EXTRACTED MATERIAL

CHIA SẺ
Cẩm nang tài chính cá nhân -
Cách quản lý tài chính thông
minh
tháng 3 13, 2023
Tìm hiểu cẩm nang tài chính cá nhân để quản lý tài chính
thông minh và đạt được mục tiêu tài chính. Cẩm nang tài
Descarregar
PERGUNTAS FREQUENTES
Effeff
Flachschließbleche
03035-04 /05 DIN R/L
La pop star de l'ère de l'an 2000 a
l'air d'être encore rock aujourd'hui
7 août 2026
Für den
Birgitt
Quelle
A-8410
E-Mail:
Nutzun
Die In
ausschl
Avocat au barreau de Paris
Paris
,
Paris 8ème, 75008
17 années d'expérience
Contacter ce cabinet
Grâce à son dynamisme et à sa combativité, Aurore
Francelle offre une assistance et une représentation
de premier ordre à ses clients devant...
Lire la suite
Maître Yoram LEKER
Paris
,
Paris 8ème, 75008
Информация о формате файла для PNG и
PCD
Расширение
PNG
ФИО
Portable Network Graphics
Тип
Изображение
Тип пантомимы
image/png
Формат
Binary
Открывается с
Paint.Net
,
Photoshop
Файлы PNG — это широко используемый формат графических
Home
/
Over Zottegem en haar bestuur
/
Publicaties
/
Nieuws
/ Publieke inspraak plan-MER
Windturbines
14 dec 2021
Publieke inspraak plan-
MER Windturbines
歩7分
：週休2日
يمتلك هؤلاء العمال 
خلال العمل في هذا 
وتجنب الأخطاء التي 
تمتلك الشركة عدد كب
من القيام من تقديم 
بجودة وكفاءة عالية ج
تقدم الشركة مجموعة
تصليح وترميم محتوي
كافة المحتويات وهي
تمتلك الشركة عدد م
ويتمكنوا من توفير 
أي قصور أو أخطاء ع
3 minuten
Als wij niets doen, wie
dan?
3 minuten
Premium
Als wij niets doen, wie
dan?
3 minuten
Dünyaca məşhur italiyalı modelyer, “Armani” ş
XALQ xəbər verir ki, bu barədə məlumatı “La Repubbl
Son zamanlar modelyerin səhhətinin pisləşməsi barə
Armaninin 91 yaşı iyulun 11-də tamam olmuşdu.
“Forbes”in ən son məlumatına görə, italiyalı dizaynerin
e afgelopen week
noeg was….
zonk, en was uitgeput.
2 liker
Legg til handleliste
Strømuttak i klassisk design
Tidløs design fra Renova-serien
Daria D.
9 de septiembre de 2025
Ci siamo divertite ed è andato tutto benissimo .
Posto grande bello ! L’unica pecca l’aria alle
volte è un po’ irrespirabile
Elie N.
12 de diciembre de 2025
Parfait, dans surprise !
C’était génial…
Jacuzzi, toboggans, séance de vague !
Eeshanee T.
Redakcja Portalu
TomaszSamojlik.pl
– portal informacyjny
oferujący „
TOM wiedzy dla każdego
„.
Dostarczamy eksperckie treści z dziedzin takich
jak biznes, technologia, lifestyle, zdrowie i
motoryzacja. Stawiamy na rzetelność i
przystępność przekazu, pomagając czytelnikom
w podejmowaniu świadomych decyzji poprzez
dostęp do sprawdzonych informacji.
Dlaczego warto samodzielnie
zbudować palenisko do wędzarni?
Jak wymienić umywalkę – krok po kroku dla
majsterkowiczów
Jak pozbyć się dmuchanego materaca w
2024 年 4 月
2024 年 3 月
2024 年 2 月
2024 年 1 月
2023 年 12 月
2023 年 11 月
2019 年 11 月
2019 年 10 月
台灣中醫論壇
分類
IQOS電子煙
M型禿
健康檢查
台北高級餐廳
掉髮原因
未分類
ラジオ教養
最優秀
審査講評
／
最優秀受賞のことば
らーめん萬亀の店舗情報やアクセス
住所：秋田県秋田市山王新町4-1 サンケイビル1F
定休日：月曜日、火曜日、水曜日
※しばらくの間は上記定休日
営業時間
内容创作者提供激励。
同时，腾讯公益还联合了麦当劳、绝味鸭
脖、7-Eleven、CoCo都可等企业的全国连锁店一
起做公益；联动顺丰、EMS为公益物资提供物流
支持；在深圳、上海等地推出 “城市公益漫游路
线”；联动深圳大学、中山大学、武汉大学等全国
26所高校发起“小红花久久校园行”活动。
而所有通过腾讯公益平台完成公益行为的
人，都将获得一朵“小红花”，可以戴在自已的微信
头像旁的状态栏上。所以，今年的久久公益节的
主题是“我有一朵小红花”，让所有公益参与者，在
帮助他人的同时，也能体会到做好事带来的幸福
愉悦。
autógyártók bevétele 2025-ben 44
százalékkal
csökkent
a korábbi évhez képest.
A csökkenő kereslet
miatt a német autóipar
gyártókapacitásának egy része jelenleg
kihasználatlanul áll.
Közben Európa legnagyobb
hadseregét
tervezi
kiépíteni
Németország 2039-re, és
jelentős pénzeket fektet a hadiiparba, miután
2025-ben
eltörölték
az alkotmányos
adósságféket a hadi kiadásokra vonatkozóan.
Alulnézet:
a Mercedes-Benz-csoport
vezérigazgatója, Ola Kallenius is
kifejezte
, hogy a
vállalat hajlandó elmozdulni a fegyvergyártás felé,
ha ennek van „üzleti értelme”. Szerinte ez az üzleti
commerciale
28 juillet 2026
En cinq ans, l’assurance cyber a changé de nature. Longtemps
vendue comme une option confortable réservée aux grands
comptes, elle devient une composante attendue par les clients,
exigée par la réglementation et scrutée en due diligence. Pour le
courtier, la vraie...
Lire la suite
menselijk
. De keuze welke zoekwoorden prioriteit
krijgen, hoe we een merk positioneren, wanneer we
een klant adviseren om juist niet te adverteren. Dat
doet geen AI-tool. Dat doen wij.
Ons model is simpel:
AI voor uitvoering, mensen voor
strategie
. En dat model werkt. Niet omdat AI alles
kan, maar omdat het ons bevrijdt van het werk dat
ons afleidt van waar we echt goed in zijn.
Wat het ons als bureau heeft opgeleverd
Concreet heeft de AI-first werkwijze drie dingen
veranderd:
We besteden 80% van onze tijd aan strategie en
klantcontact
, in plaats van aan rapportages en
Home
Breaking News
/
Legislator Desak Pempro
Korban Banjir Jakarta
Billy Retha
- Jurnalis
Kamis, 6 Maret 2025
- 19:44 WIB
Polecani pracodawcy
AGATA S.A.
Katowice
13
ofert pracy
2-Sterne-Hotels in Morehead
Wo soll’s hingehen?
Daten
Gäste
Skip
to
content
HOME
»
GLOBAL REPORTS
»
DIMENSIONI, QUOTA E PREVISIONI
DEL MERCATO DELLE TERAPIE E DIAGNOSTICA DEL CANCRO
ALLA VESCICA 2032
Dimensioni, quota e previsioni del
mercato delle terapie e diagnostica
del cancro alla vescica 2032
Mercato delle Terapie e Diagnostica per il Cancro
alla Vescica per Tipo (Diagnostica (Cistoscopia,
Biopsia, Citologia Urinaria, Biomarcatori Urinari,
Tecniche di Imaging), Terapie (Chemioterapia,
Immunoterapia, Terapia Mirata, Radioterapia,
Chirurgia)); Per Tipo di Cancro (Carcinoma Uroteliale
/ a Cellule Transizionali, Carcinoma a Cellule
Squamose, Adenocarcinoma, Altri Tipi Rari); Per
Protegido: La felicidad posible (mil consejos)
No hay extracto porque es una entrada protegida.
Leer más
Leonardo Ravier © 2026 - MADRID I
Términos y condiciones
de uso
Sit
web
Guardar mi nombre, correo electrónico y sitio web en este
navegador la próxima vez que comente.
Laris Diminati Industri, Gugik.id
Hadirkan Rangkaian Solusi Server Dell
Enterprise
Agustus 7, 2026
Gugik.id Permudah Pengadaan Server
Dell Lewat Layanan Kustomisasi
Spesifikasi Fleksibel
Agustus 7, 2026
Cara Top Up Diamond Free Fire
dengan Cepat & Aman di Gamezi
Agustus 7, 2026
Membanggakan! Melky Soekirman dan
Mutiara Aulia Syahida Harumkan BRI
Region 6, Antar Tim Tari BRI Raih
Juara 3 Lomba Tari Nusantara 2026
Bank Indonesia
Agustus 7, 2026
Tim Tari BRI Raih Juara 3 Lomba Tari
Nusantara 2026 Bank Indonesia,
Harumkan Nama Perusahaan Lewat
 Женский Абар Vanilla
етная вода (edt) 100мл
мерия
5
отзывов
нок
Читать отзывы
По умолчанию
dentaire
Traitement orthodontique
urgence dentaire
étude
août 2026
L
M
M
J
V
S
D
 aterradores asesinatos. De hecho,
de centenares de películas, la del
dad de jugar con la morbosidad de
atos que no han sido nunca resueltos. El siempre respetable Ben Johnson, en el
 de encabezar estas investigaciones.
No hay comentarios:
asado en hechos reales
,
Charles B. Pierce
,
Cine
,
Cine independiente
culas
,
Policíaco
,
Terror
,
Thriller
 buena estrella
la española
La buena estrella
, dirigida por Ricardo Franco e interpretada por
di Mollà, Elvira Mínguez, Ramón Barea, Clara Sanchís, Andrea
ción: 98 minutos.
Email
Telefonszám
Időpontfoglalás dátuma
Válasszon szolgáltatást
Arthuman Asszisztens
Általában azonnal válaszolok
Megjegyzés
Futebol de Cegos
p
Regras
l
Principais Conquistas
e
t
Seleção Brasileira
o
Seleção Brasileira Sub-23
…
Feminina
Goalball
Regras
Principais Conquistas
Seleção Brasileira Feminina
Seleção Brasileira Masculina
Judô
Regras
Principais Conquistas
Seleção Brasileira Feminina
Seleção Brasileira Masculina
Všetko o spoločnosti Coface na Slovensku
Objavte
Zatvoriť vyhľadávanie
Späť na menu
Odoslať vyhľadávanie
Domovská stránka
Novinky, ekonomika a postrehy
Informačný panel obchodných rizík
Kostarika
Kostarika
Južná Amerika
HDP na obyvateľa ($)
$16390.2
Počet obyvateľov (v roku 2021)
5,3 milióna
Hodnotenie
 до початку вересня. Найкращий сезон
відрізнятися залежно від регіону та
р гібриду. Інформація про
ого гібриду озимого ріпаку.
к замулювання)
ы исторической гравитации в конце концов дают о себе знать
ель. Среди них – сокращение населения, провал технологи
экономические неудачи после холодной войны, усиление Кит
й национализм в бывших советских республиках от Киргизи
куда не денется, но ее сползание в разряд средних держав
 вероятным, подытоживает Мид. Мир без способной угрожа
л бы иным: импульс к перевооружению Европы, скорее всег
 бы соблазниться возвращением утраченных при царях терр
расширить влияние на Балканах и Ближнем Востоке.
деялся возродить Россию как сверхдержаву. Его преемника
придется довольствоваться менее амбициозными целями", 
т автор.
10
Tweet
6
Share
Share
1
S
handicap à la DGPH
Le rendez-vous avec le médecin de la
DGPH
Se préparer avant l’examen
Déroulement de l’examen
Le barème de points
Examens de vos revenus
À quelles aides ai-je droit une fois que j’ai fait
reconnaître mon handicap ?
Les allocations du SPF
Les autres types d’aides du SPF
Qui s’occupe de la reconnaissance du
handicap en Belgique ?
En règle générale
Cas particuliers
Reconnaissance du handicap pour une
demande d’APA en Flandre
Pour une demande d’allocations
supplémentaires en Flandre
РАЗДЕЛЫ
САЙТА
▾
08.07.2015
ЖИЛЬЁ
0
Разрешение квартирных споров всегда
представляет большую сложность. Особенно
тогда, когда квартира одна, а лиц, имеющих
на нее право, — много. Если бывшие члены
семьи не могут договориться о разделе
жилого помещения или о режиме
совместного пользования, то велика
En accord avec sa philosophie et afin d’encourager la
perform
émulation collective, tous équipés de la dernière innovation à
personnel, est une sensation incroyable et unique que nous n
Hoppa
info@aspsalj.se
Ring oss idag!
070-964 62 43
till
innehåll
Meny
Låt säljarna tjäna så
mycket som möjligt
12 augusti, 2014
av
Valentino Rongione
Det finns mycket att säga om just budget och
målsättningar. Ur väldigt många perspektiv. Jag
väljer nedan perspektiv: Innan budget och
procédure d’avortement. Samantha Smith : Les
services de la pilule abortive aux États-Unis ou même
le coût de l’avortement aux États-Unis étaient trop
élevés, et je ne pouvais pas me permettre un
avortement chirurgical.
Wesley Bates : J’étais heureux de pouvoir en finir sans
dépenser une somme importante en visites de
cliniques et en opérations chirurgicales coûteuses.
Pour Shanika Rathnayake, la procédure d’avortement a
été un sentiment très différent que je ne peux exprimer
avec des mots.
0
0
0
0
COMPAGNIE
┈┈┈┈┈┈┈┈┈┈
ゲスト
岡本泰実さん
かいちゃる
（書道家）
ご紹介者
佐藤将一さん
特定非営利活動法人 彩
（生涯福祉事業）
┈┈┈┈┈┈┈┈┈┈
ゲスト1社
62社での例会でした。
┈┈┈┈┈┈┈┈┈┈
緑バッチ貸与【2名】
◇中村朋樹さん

REQUIRED WORK
Reproduce the material from its first line up to and including the line containing "خلال العمل في هذا". Swap "Windturbines" for "Windmolens" wherever it occurs, and change nothing else.

EXPECTED ANSWER
CHIA SẺ
Cẩm nang tài chính cá nhân -
Cách quản lý tài chính thông
minh
tháng 3 13, 2023
Tìm hiểu cẩm nang tài chính cá nhân để quản lý tài chính
thông minh và đạt được mục tiêu tài chính. Cẩm nang tài
Descarregar
PERGUNTAS FREQUENTES
Effeff
Flachschließbleche
03035-04 /05 DIN R/L
La pop star de l'ère de l'an 2000 a
l'air d'être encore rock aujourd'hui
7 août 2026
Für den
Birgitt
Quelle
A-8410
E-Mail:
Nutzun
Die In
ausschl
Avocat au barreau de Paris
Paris
,
Paris 8ème, 75008
17 années d'expérience
Contacter ce cabinet
Grâce à son dynamisme et à sa combativité, Aurore
Francelle offre une assistance et une représentation
de premier ordre à ses clients devant...
Lire la suite
Maître Yoram LEKER
Paris
,
Paris 8ème, 75008
Информация о формате файла для PNG и
PCD
Расширение
PNG
ФИО
Portable Network Graphics
Тип
Изображение
Тип пантомимы
image/png
Формат
Binary
Открывается с
Paint.Net
,
Photoshop
Файлы PNG — это широко используемый формат графических
Home
/
Over Zottegem en haar bestuur
/
Publicaties
/
Nieuws
/ Publieke inspraak plan-MER
Windmolens
14 dec 2021
Publieke inspraak plan-
MER Windmolens
歩7分
：週休2日
يمتلك هؤلاء العمال 
خلال العمل في هذا 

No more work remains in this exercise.